Summary
In this beautiful coming-of-age memoir, Alice Koskela captures that peculiar mix of innocence and ruthlessness which is childhood--that time when we know far less than we think we do, and far more than any adult might guess. The Pull of Moving Water describes the cultural simmering of the 1950s and the explosion of the 1960s from the vantage point of a girl growing up inside those years, yet impossibly removed from anything that seems to matter. She's stuck on a farm in southern Idaho, a state so remote and uncool that Dick Clark makes fun of it on American Bandstand.
The Pull of Moving Water is stunning in its honesty--about growing up gentile among the Mormons, about what the Cold War did to children, particularly those in the path of mysterious, powdery "bomb rains" that blew in from the Nevada tests, about the cruelty of a breast-obsessed culture for adolescent girls. It will pull you in and take you back, a gracefully written story that recalls the joy and pain of childhood and of an era, lived out in a place that was not, after all, so far away.

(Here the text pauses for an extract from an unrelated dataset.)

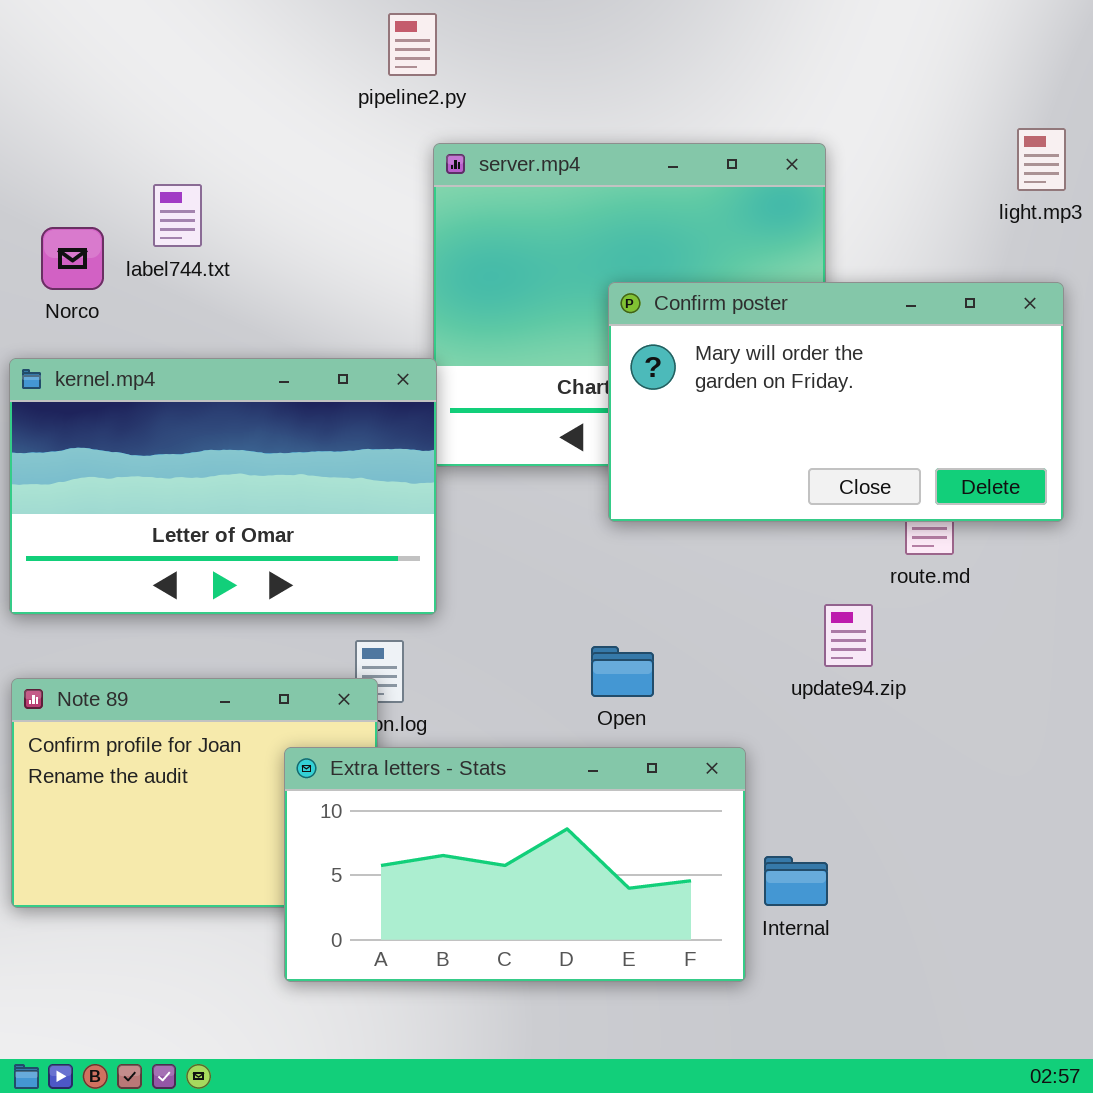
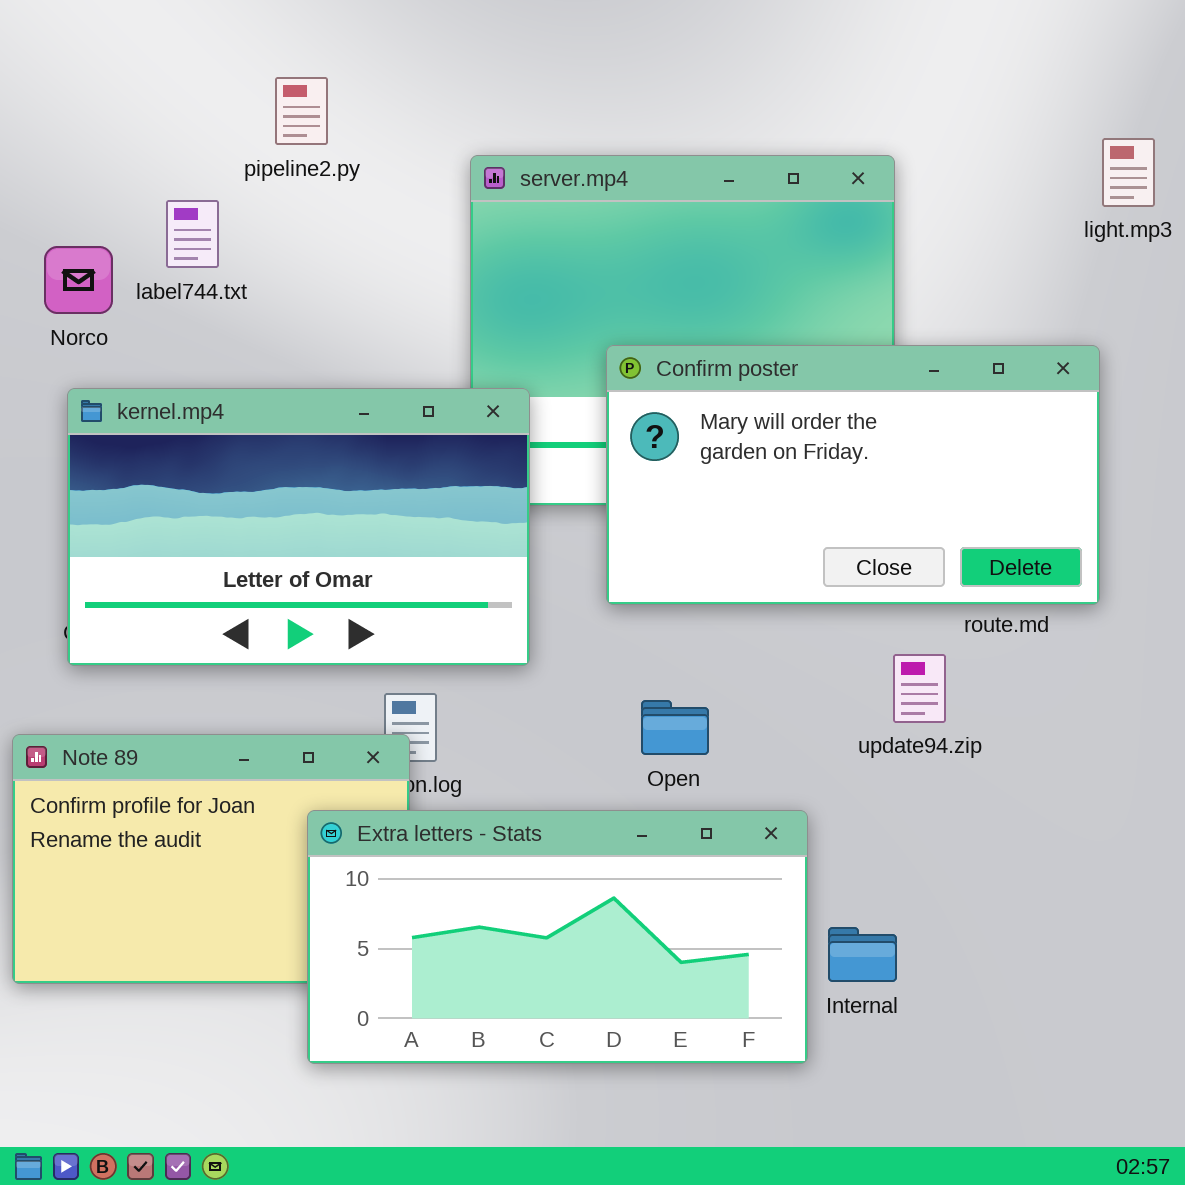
pipeline2.py: [388,13,437,76] -> [275,77,328,145], moved
Confirm poster: [608,282,1064,522] -> [606,345,1100,605], moved
kernel.mp4: [9,358,437,615] -> [67,388,530,666], moved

Alice Koskela has degrees from a three Idaho universities: a B.A. in English from Boise State University; an M.A. from Idaho State University; and a Juris Doctor from the University of Idaho. She has been a high school and college English teacher, a newspaper reporter for the Lewiston Morning Tribune, a special assistant to former Governor Cecil D. Andrus, the statewide fundraiser for the Larry EchoHawk for Governor campaign, and a lobbyist for the Idaho Women's Network. She is now an attorney in Moscow, Idaho. In 1994 she won the "Child Advocate of the Year" award from the Idaho Chapter of the American Society of Pediatrics. In 1995 she was awarded an Artist's Fellowship from the Idaho Commission on the Arts She lives in Moscow with her husband and son.